Inevitably, as we have seen in recent years, abuses arose as some heavily committed and indebted companies started the round-tripping trap or mixed in LGDs to boost margin. Margins for all mid-level companies got squeezed by suppliers and customers, and that left the business largely unable to afford the product development, branding and marketing that it needed. Of course, the guild end of the business mostly escaped this pressure, but those companies were typically born as designers and retailers, not miners and diamond companies.
Now, as you have well stated, we are seeing the erosion of margins in the LGD end of the business, and for the same reasons. Low barriers of entry, leading to excessive competition and supply, leading to ever-lower margins (exacerbated by ever more efficient technology), which will lead to the inability to brand and market properly, or to gain wealth, image and visibility.

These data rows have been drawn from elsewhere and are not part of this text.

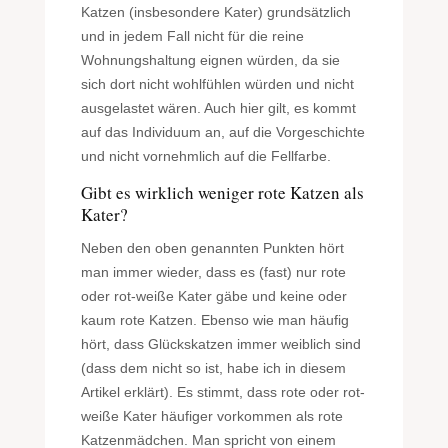
Katzen (insbesondere Kater) grundsätzlich
und in jedem Fall nicht für die reine
Wohnungshaltung eignen würden, da sie
sich dort nicht wohlfühlen würden und nicht
ausgelastet wären. Auch hier gilt, es kommt
auf das Individuum an, auf die Vorgeschichte
und nicht vornehmlich auf die Fellfarbe.
Gibt es wirklich weniger rote Katzen als
Kater?
Neben den oben genannten Punkten hört
man immer wieder, dass es (fast) nur rote
oder rot-weiße Kater gäbe und keine oder
kaum rote Katzen. Ebenso wie man häufig
hört, dass Glückskatzen immer weiblich sind
(dass dem nicht so ist, habe ich in diesem
Artikel erklärt). Es stimmt, dass rote oder rot-
weiße Kater häufiger vorkommen als rote
Katzenmädchen. Man spricht von einem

As I have said in the past, at some point LGDs will need to fill the ever larger hole left in supply by depleted mines. Will the message have evolved by then for both naturals and LGDs? Will the public be listening? Judging by the structure of the business, we have reason to doubt it, sad to say.
Author
Excellent point, Ben! And how true. The low barrier of entry has hurt the industry for many years, contributing to a dilution of the industry’s ability to develop. And although we did see a certain amount of consolidation in Antwerp and Tel Aviv as business declined in those centers in the past few years, over all this remains an issue with wide reaching ramifications. Thanks for pointing that out.
Until LGD’s dont detach themselves from the naturals modus operandi you will have plenty writing materials as a comparisons base. After the great detach (which will eventually will happen) LGD’s will be taking the jewelry industry to new presently unknown design & marketing levels. What has been happening to LGD’s during the last two decades is a simple reflection of old-world thinking and trading models which are deeply erred from within their roots. Changing of the winds are already evident if we look carefully. Creativity has no boundaries but innovations is not a stronghold…, yet!!
Author
I agree! Well said.
Thanks for sharing the useful information about the Lab grown diamond. Really informative post, very helpful. Wish you good luck for your future blogs.
Author
Thanks Harry!
Nice Article !! It is very helpful to have valuable information about Lab Grown Diamond Suppliers.
Author
Thanks, really appreciated. I hope the business in Australia is doing well.